We all look for teachable moments. Of course, toddlers always have a knack for asking questions very loudly and not always with tact. “Mama, where is all that man’s hair?” “Mama, why is that lady in a wheelchair?” The possibilities for awkwardness are endless.
My three year old son is notorious for this. I always try to answer his genuine curiosity in an age-appropriate yet truthful manner. Recently, he noticed someone smoking. “Mama, what’s that guy doing?” So, I went on to explain what cigarettes were and why they were bad for you (sparing the really ugly details). The question of “If it can make them sick, why do they do it?” was a lot harder to answer.
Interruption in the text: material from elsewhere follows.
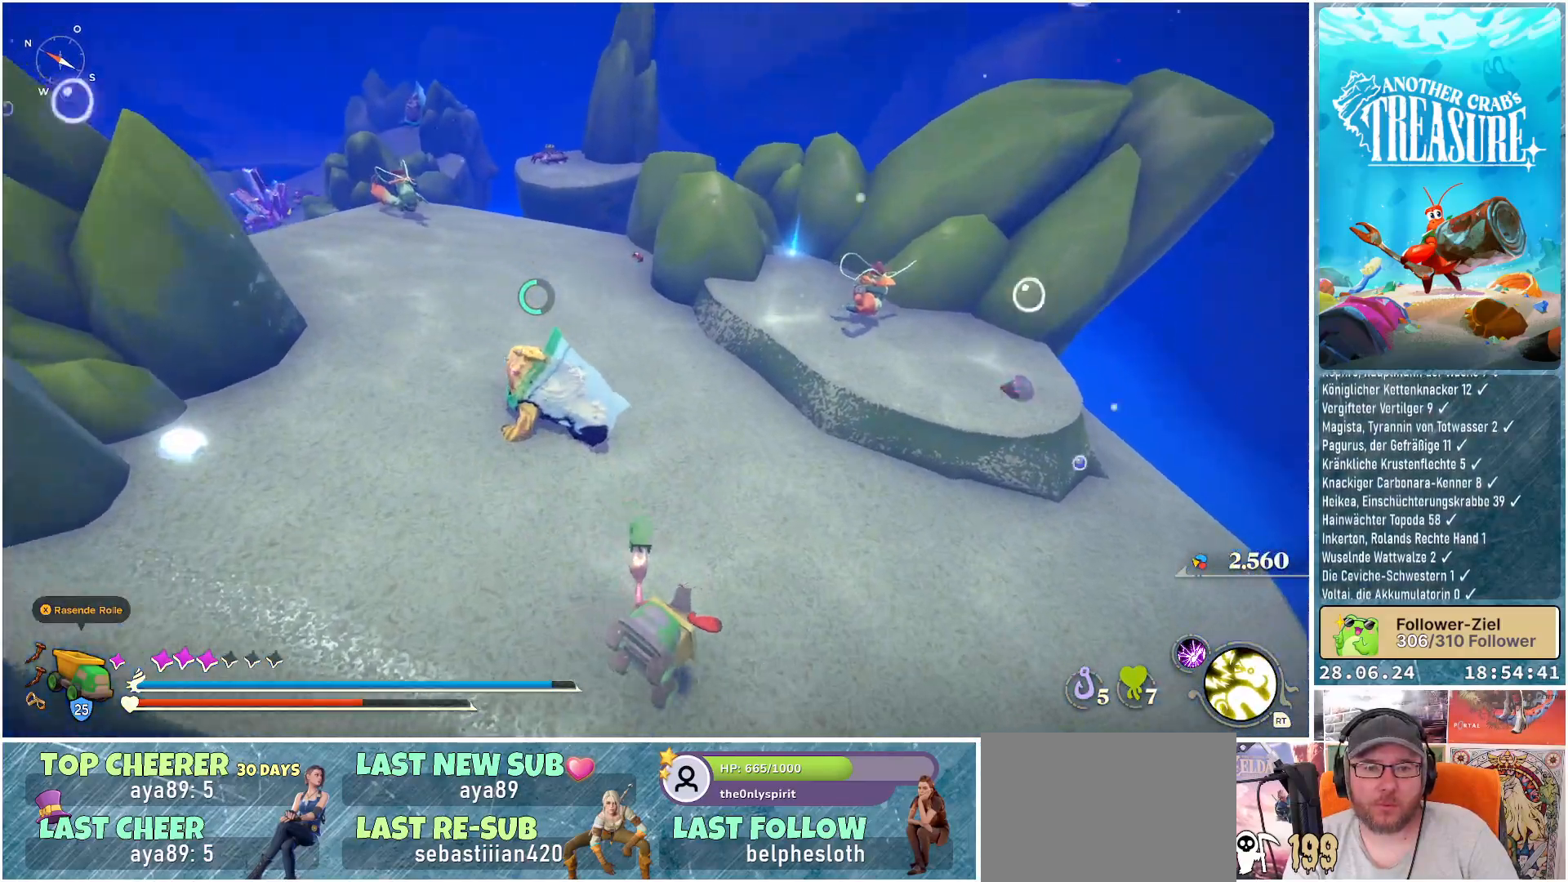
{"buttons": ["R1"], "left_stick": "up-left", "right_stick": "center", "events": [[100, "left_stick", "up-left"], [417, "R1", "down"]]}
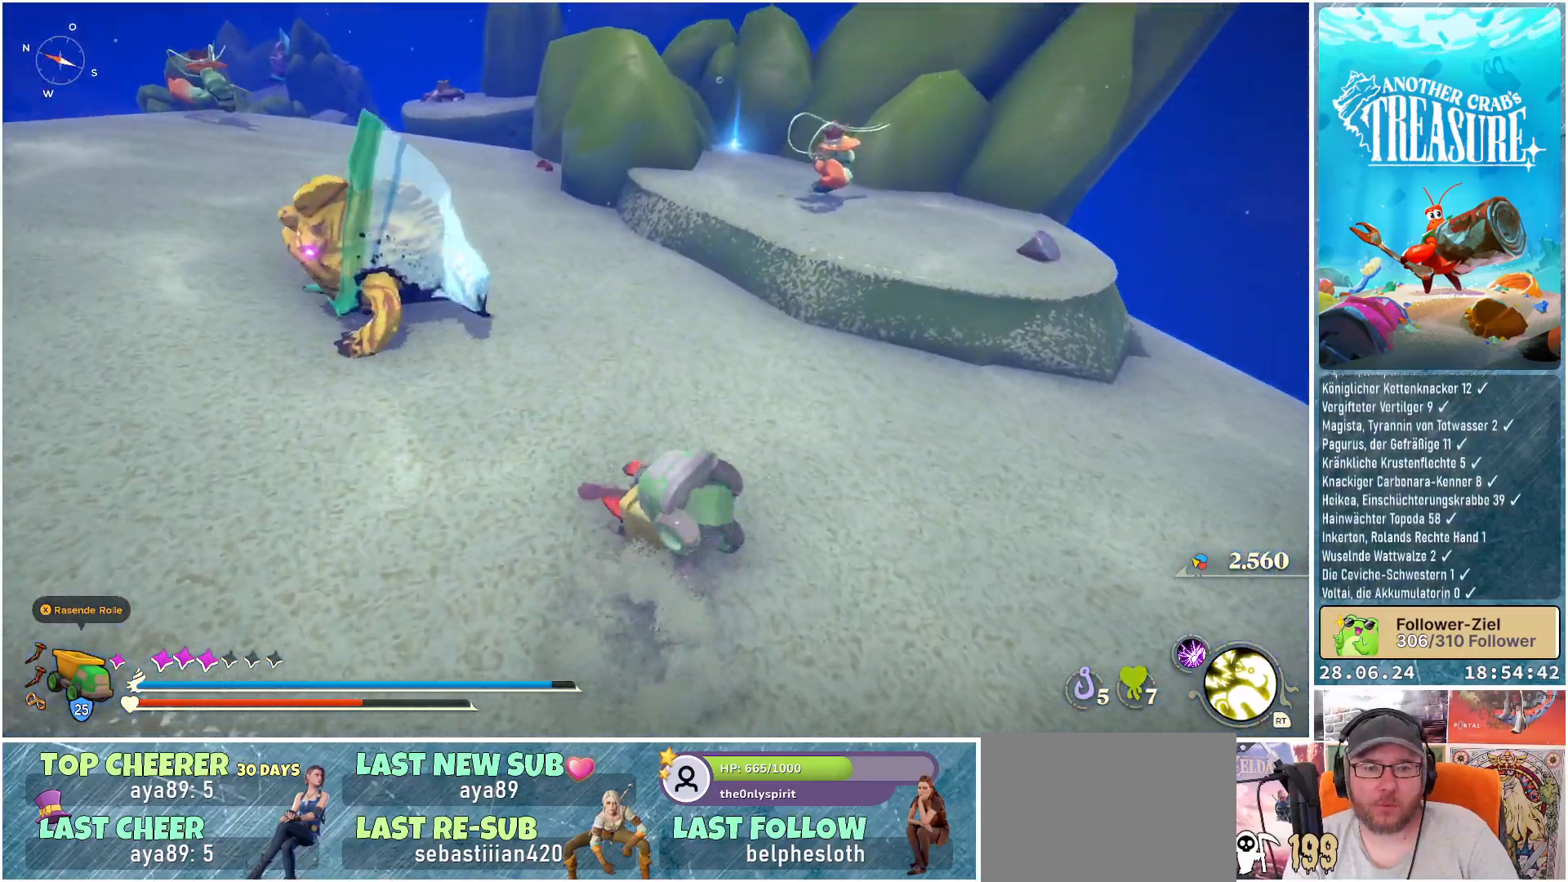
{"buttons": ["R1"], "left_stick": "up-left", "right_stick": "center", "events": []}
Since our teachable moment, my son has pointed out every cigarette he sees on the ground and every person he sees smoking. He has also decided that it’s important that we let people know that they shouldn’t smoke. Coming from a child, I could see people being receptive to the suggestion that they quit, but my son takes me by the hand, walks me up to the smoker, and says, “Mama, tell them. Tell them that they shouldn’t do that. Tell them that it can make them sick.” And I stand there flabbergasted.
I have to think quickly. What do I do? If I tell them what he wants me to tell them, I’m being a self-righteous (in the eyes of the other adult) know-it-all. If I don’t say something, then the lesson I’ve tried to teach him doesn’t hold its importance. I look down at him holding my hand and he looks up at me with his big brown eyes and what else can I do? I take a deep (smoke-free) breath and approach the “offender.”
“Hi,” I say sheepishly. “My son asked me about cigarettes and smoking recently and I told him what they were and that they aren’t good for you. Because of that, he wants me to tell you that you shouldn’t do it.” (Yes, I feel the need to give the background story so that they’ll understand where I’m coming from.)
So far, surprisingly, I haven’t been yelled at or had a beverage thrown in my face. The smokers we’ve approached (about six already) have all nodded in agreement and have said something to the effect of, “You’re right. Smoking IS bad and I shouldn’t do it. Don’t ever start.”
I then thank them for their time and walk away hoping that I did right by my child. I can’t say that our Public Service Announcement has convinced anyone to quit, but I wonder if they go home and tell someone about the little boy and his mommy who told them they should stop smoking. I wonder if this experience makes them think of what kind of example they want to set. I wonder if it changes their idea of the kind of role model they want to be. I wonder if our teachable moment taught someone else too. I wonder.